*What you are asked to do:* Your answer must be an exact copy of the listing.
□ □ □ □ □
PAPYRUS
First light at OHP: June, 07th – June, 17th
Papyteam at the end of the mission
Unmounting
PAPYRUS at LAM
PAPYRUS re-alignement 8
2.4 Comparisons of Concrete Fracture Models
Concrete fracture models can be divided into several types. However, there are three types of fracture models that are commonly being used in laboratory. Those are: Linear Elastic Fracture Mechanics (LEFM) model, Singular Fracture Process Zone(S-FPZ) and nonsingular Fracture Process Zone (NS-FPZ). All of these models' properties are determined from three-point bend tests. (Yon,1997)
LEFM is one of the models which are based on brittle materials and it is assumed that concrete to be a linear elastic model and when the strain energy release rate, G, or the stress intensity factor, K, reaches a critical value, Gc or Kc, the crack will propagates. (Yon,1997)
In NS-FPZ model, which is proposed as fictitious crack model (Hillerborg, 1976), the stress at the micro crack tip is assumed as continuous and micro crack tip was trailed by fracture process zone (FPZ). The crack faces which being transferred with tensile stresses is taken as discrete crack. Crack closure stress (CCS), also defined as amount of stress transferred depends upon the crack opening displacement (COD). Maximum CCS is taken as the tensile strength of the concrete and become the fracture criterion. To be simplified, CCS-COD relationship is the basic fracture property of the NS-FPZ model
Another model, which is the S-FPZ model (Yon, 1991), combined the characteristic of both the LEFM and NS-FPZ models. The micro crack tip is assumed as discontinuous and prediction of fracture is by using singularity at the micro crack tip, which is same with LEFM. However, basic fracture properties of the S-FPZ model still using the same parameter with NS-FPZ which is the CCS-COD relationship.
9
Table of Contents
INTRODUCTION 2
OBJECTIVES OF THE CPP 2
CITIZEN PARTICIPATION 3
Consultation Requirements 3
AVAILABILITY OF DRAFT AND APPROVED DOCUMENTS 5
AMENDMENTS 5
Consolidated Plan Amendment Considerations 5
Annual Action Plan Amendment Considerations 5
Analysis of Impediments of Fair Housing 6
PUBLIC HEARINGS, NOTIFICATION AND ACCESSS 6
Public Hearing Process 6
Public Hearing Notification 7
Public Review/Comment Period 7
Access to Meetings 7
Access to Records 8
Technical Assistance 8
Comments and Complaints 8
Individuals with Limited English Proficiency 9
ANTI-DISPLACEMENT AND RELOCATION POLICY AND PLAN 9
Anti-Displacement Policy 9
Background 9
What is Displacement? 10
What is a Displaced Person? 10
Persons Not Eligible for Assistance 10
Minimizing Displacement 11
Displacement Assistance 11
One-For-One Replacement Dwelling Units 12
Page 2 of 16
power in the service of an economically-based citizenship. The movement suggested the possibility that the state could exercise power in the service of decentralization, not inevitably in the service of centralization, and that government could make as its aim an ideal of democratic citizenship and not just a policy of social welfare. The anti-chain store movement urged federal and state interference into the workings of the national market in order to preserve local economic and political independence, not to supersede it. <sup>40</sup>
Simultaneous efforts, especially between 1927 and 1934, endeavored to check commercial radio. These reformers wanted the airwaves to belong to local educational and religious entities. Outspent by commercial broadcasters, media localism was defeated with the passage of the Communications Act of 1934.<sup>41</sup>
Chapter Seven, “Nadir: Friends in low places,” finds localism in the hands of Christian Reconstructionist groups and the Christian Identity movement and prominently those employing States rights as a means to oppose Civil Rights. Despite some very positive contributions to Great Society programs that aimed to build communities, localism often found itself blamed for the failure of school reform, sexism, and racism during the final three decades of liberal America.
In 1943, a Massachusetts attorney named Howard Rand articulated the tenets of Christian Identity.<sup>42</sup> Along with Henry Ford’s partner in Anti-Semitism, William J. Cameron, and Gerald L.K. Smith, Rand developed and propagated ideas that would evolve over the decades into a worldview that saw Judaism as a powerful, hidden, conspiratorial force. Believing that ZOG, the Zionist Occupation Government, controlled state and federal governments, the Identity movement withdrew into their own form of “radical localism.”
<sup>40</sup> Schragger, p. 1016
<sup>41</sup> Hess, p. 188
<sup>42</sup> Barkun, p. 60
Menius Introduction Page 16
□ □ □ □ □
*Output below:*
PAPYRUS
First light at OHP: June, 07th – June, 17th
Papyteam at the end of the mission
Unmounting
PAPYRUS at LAM
PAPYRUS re-alignement 8
2.4 Comparisons of Concrete Fracture Models
Concrete fracture models can be divided into several types. However, there are three types of fracture models that are commonly being used in laboratory. Those are: Linear Elastic Fracture Mechanics (LEFM) model, Singular Fracture Process Zone(S-FPZ) and nonsingular Fracture Process Zone (NS-FPZ). All of these models' properties are determined from three-point bend tests. (Yon,1997)
LEFM is one of the models which are based on brittle materials and it is assumed that concrete to be a linear elastic model and when the strain energy release rate, G, or the stress intensity factor, K, reaches a critical value, Gc or Kc, the crack will propagates. (Yon,1997)
In NS-FPZ model, which is proposed as fictitious crack model (Hillerborg, 1976), the stress at the micro crack tip is assumed as continuous and micro crack tip was trailed by fracture process zone (FPZ). The crack faces which being transferred with tensile stresses is taken as discrete crack. Crack closure stress (CCS), also defined as amount of stress transferred depends upon the crack opening displacement (COD). Maximum CCS is taken as the tensile strength of the concrete and become the fracture criterion. To be simplified, CCS-COD relationship is the basic fracture property of the NS-FPZ model
Another model, which is the S-FPZ model (Yon, 1991), combined the characteristic of both the LEFM and NS-FPZ models. The micro crack tip is assumed as discontinuous and prediction of fracture is by using singularity at the micro crack tip, which is same with LEFM. However, basic fracture properties of the S-FPZ model still using the same parameter with NS-FPZ which is the CCS-COD relationship.
9
Table of Contents
INTRODUCTION 2
OBJECTIVES OF THE CPP 2
CITIZEN PARTICIPATION 3
Consultation Requirements 3
AVAILABILITY OF DRAFT AND APPROVED DOCUMENTS 5
AMENDMENTS 5
Consolidated Plan Amendment Considerations 5
Annual Action Plan Amendment Considerations 5
Analysis of Impediments of Fair Housing 6
PUBLIC HEARINGS, NOTIFICATION AND ACCESSS 6
Public Hearing Process 6
Public Hearing Notification 7
Public Review/Comment Period 7
Access to Meetings 7
Access to Records 8
Technical Assistance 8
Comments and Complaints 8
Individuals with Limited English Proficiency 9
ANTI-DISPLACEMENT AND RELOCATION POLICY AND PLAN 9
Anti-Displacement Policy 9
Background 9
What is Displacement? 10
What is a Displaced Person? 10
Persons Not Eligible for Assistance 10
Minimizing Displacement 11
Displacement Assistance 11
One-For-One Replacement Dwelling Units 12
Page 2 of 16
power in the service of an economically-based citizenship. The movement suggested the possibility that the state could exercise power in the service of decentralization, not inevitably in the service of centralization, and that government could make as its aim an ideal of democratic citizenship and not just a policy of social welfare. The anti-chain store movement urged federal and state interference into the workings of the national market in order to preserve local economic and political independence, not to supersede it. <sup>40</sup>
Simultaneous efforts, especially between 1927 and 1934, endeavored to check commercial radio. These reformers wanted the airwaves to belong to local educational and religious entities. Outspent by commercial broadcasters, media localism was defeated with the passage of the Communications Act of 1934.<sup>41</sup>
Chapter Seven, “Nadir: Friends in low places,” finds localism in the hands of Christian Reconstructionist groups and the Christian Identity movement and prominently those employing States rights as a means to oppose Civil Rights. Despite some very positive contributions to Great Society programs that aimed to build communities, localism often found itself blamed for the failure of school reform, sexism, and racism during the final three decades of liberal America.
In 1943, a Massachusetts attorney named Howard Rand articulated the tenets of Christian Identity.<sup>42</sup> Along with Henry Ford’s partner in Anti-Semitism, William J. Cameron, and Gerald L.K. Smith, Rand developed and propagated ideas that would evolve over the decades into a worldview that saw Judaism as a powerful, hidden, conspiratorial force. Believing that ZOG, the Zionist Occupation Government, controlled state and federal governments, the Identity movement withdrew into their own form of “radical localism.”
<sup>40</sup> Schragger, p. 1016
<sup>41</sup> Hess, p. 188
<sup>42</sup> Barkun, p. 60
Menius Introduction Page 16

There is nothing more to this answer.